Il y avait aussi des retombées réputationnelles. Une entreprise qui peut survivre à un examen acquiert une sorte d'immunité spéciale dans l'imaginaire public. Le fait qu'Amway ait été examinée par la FTC et n'ait pas été fermée est devenu, pour les défenseurs, une certification informelle. Cela n'a jamais été la même chose qu'un soutien inconditionnel. La décision de 1979 était étroite et conditionnelle. Mais entre les mains des distributeurs et plus tard des avocats MLM, la nuance est devenue un slogan : si Amway était légal, alors le modèle, ou du moins ses descendants proches, devait également être légitime.

Les flux d'argent eux-mêmes restaient simples. Les participants payaient pour l'inventaire, les packages de démarrage et les matériaux nécessaires pour rester dans le système. Une partie de cet argent revenait sous forme de commissions et de remises, mais une grande partie était capturée par la structure elle-même — par la superposition de récompenses en amont, d'événements de formation et de l'achat incessant des moyens de continuer à participer.
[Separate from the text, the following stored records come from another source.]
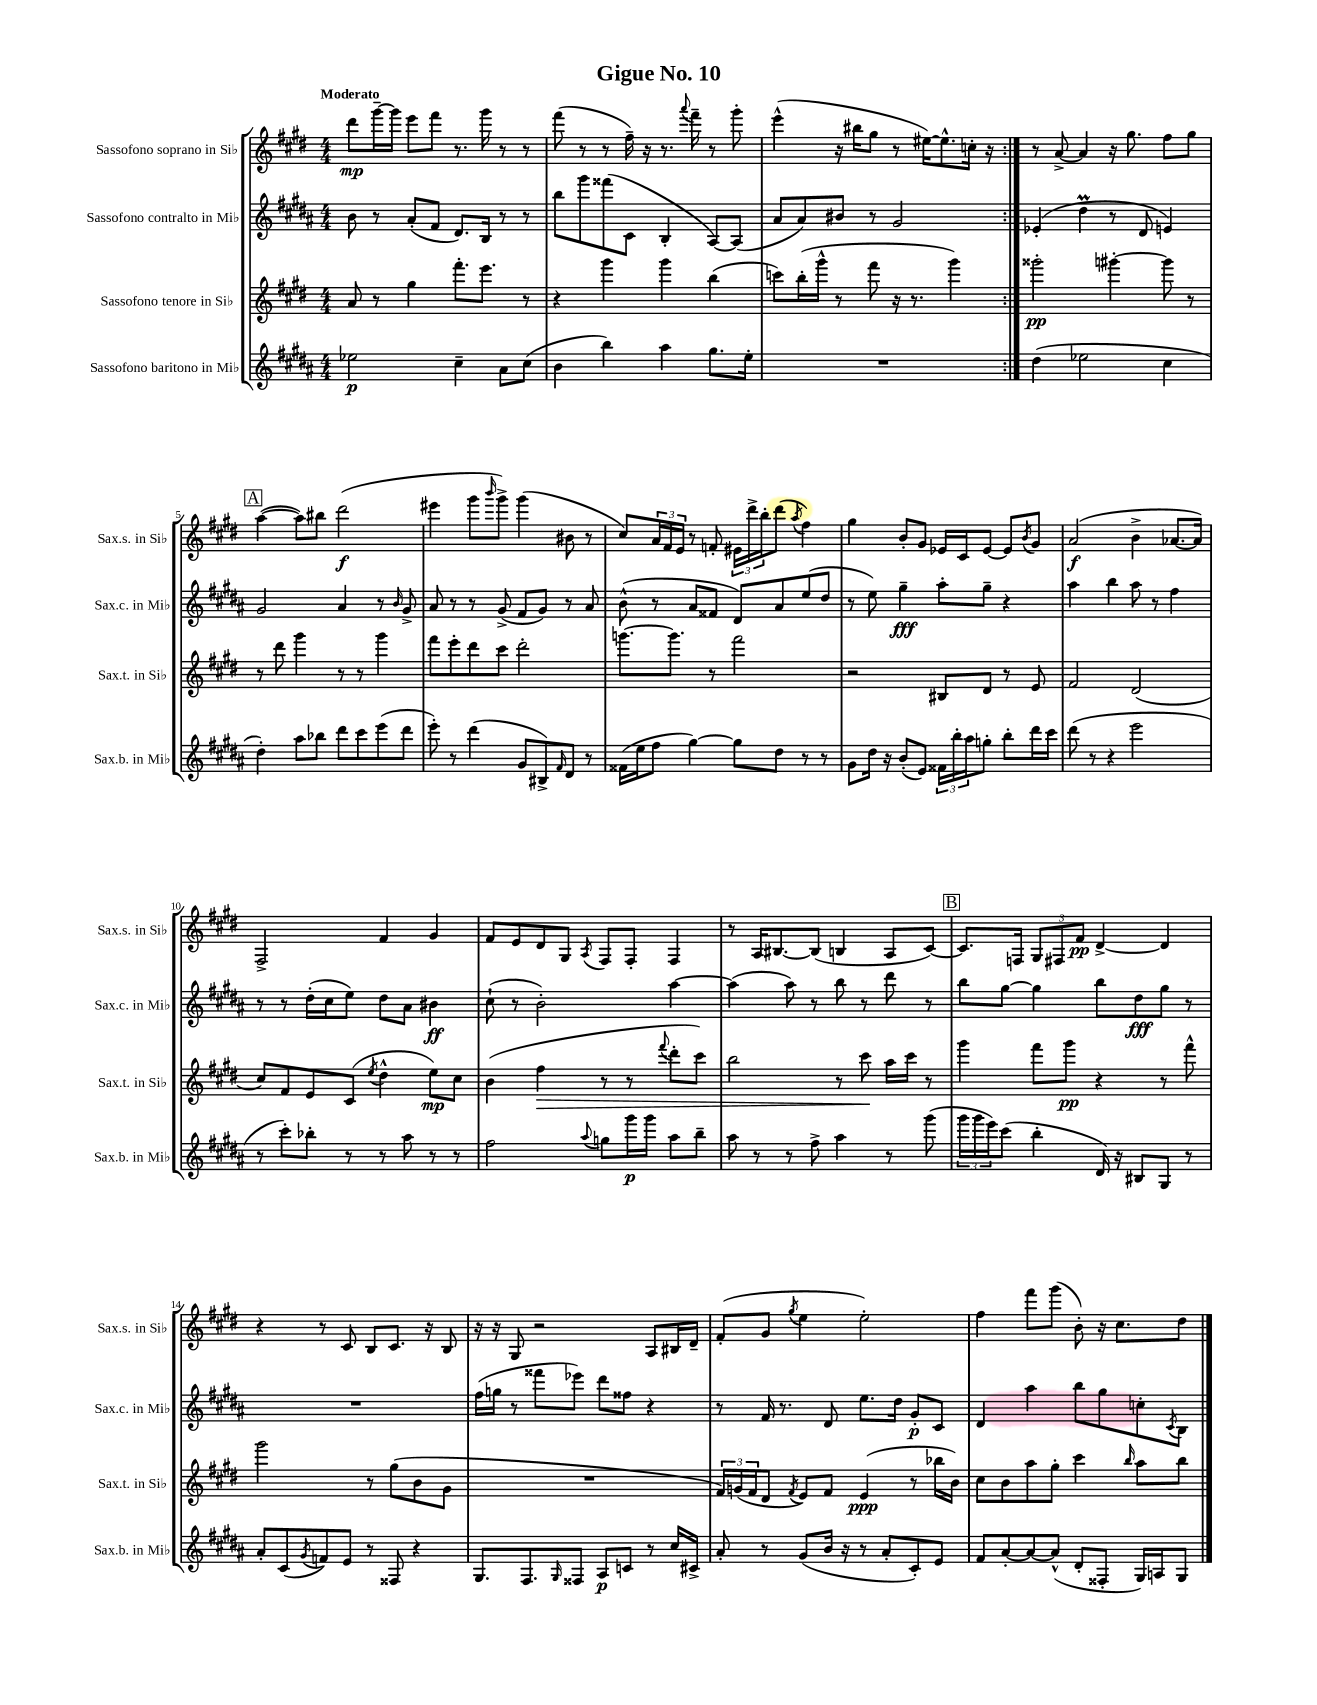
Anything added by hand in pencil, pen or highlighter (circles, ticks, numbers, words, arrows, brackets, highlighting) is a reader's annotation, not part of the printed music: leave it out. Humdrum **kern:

**kern	**kern	**kern	**kern
*staff4	*staff3	*staff2	*staff1
*clefG2	*clefG2	*clefG2	*clefG2
*k[f#c#g#d#a#]	*k[f#c#g#d#]	*k[f#c#g#d#a#]	*k[f#c#g#d#]
*M4/4	*M4/4	*M4/4	*M4/4
2ee-	8a	8b	8ddd#
.	8r	8r	[16ggg#~
.	.	.	16ggg#]
.	4gg#	(8a#'	8eee
.	.	8f#	8fff#
4cc#~	8.fff#'	8.d#)	8.r
.	8.eee	16B	16ggg#
8a#	.	8r	8r
(8cc#	8r	8r	8r
=	=	=	=
4b	4r	8bb	(8fff#
.	.	8ggg#	8r
4bb)	4ggg#	(8fff##	8r
.	.	8c#	16ff#~)
.	.	.	16r
4aa#	4ggg#	4B'	8.r
.	.	.	8qqaaa
.	.	.	16fff#~
8.gg#	(4bb	[8A#)	8r
.	.	(8A#]	8ggg#'
16ee'	.	.	.
=	=	=	=
1r	8ccc)	8a#	(4eee^^
.	(16bb'	8a#)	.
.	16ggg#^^	.	.
.	8r	8b#	16r
.	.	.	16bb#
.	8fff#	8r	8gg#
.	16r	2g#	8r
.	8.r	.	.
.	.	.	[16ee#)
.	.	.	8.ee#^^]
.	4ggg#)	.	.
.	.	.	16cc'
.	.	.	16r
=:|!	=:|!	=:|!	=:|!
(4dd#	2ggg##'	(4e-'	8r
.	.	.	[8a^
2ee-	.	4dd#	4a]
.	[4ggg#'	8r	16r
.	.	.	8.gg#
.	.	8d#	.
4cc#	8ggg#]	4e)	8ff#
.	8r	.	8gg#
=	=	=	=
4dd#')	8r	2g#	([4aa
.	8ddd#	.	.
8aa#	4ggg#	.	8aa])
8bb-	.	.	8bb#
8ddd#	8r	4a#	(2ddd#
8ccc#	8r	.	.
(8eee	4ggg#	8r	.
.	.	16qqb	.
8ddd#	.	8g#^	.
=	=	=	=
8eee')	8fff#	8a#	4eee#
8r	8eee'	8r	.
(4ddd#	8ddd#	8r	8ggg#
.	.	.	16qqbbb
.	8ccc#	(8g#^	8ggg#^)
8g#	2ddd#'	8f#	(4ggg#
8B#^)	.	8g#)	.
16qqf#	.	.	.
8d#	.	8r	8b#
8r	.	8a#	8r
=	=	=	=
(16f##	[8.ggg	(8b^^	8cc#)
16ee	.	.	.
8ff#	.	8r	24a
.	.	.	24f#
.	8.ggg]	.	.
.	.	.	24e
[4gg#)	.	8a#	8r
.	8r	8f##	8f'
8gg#]	2fff#	8d#)	24e#
.	.	.	24ddd#^
.	.	.	24bb'
8dd#	.	8a#	(8ddd#
.	.	.	8qaa
8r	.	(8ee	4ff#)
8r	.	8dd#	.
=	=	=	=
8g#	2r	8r	4gg#
16dd#	.	8ee)	.
16r	.	.	.
(8b'	.	4gg#~	8b'
8e)	.	.	8g#
24f##	8B#	8aa#'	16e-
24bb'	.	.	.
.	.	.	16c#
24aa#	.	.	.
8gg'	8d#	8gg#~	[8e-
8bb'	8r	4r	8e-]
.	.	.	8qb
16ddd#	8e	.	8g#
16ccc#	.	.	.
=	=	=	=
(8ddd#	2f#	4aa#	(2a
8r	.	.	.
4r	.	4bb	.
2eee	(2d#	8aa#	4b^
.	.	8r	.
.	.	4ff#	[8.a-
.	.	.	16a-])
=	=	=	=
8r	8cc#)	8r	2F#^
8ccc#')	8f#	8r	.
8bb-'	8e	(16dd#'	.
.	.	16cc#	.
8r	(8c#	8ee)	.
.	8qee	.	.
8r	4dd#^^	8dd#	4f#
8aa#	.	8a#	.
8r	8ee)	4b#	4g#
8r	8cc#	.	.
=	=	=	=
2ff#	(4b	(8cc#`	8f#
.	.	8r	8e
.	4ff#	2b')	8d#
.	.	.	8G#
8qqaa#	.	.	8qA
8gg	8r	.	8F#
16ggg#	8r	.	8F#'
16ggg#	.	.	.
.	8qqfff#	.	.
8aa#	8ddd#'	[4aa#	4F#
8bb~	8ccc#)	.	.
=	=	=	=
8aa#	2bb	(4aa#]	8r
8r	.	.	16A
.	.	.	[8.B#
8r	.	8aa#)	.
8ff#^	.	8r	(8B#]
4aa#	8r	8bb	4B
.	8ccc#	8r	.
8r	16aa	8ddd#	8A
.	16ccc#	.	.
(8ggg#	8r	8r	[8c#)
=	=	=	=
24ggg#	4ggg#	8bb	8.c#]
24ggg#	.	.	.
24eee)	.	.	.
(8ccc#	.	[8gg#	.
.	.	.	16F
4bb'	8fff#	4gg#]	12G#
.	.	.	12F#
.	8ggg#	.	.
.	.	.	12f#
16d#)	4r	8bb	[4d#^
16r	.	.	.
8B#	.	8dd#	.
8G#	8r	8gg#	4d#]
8r	8fff#^^	8r	.
=	=	=	=
8a#'	2ggg#	1r	4r
(8c#	.	.	.
8qg#	.	.	.
8f)	.	.	8r
8e	.	.	8c#
8r	8r	.	8B
8F##	(8gg#	.	8.c#
4r	8b	.	.
.	.	.	16r
.	8g#	.	8B
=	=	=	=
8.G#	1r	(16ff#	16r
.	.	16gg	16r
.	.	8r	8G#
8.F#	.	.	.
.	.	8fff##	2r
16qqG#	.	.	.
8F##	.	8eee-)	.
8A#	.	8ddd#	.
8c	.	8ff##	.
8r	.	4r	8A
16cc#	.	.	16B#
16c#^	.	.	16d#~
=	=	=	=
8a#'	24f#)	8r	(8f#'
.	(24g	.	.
.	24f#	.	.
8r	8d#	16f#	8g#
.	.	8.r	.
.	8qf#	.	8qgg#
(8g#	8e)	.	4ee
16b	8f#	8d#	.
16r	.	.	.
8r	(4e	8.ee	2ee')
8a#'	.	.	.
.	.	16dd#	.
8c#')	8r	8g#'	.
8e	16bb-	8c#	.
.	16b)	.	.
=	=	=	=
8f#	8cc#	4d#	4ff#
[8a#'	8b	.	.
8a#_	8aa	4aa#	8fff#
(8a#^^]	8gg#'	.	(8ggg#
8d#'	4ccc#	8bb	8b')
8F##'	.	8gg#	16r
.	.	.	8.cc#
.	16qqbb	.	.
16G#)	8aa	8cc'	.
16A	.	.	.
.	.	8qc#	.
8G#	8bb	8B	8dd#
==	==	==	==
*-	*-	*-	*-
Un système comme celui-là nécessite un acte quotidien de dissimulation : pas nécessairement des chiffres falsifiés au sens criminel, mais la présentation sélective du succès tout en masquant l'attrition, la compression des marges et les petites morts économiques de ceux qui ne peuvent pas recruter.

Les quasi-échecs et les points de pression faisaient partie de la charge d'entretien. Les critiques, les défenseurs des consommateurs et certains régulateurs continuaient de se demander si les ventes de produits étaient réelles ou largement internes. La réponse de l'entreprise était procédurale : nous avons des règles, nous avons des rachats, nous avons des politiques, et nous ne sommes pas une pyramide. Cette réponse a souvent suffi à maintenir l'entreprise opérationnelle et influente. Ce qu'elle n'a pas fait, c'est résoudre la question plus profonde de savoir si le modèle était socialement bénin ou simplement légalement survivable.

À la fin des années 1970, les fissures n'étaient pas dramatiques comme le serait une ruée bancaire. Elles étaient conceptuelles. L'entreprise avait gagné la guerre juridique, mais elle avait aussi donné au monde un manuel. Chaque MLM ultérieur pouvait étudier la décision Amway et apprendre à éviter les accusations les plus acerbes du gouvernement sans changer la logique sous-jacente du recrutement. C'est l'héritage troublant des mécanismes : le système a prouvé non seulement qu'il pouvait survivre à la réglementation, mais que la réglementation pouvait être convertie en bouclier.

Et une fois ce bouclier existé, la prochaine crise était inévitable. Elle ne viendrait pas d'une théorie juridique abstraite mais de la pression accumulée d'un modèle qui devait continuer à convaincre les gens, chaque jour, que le prochain recruteur rendrait le tout vrai.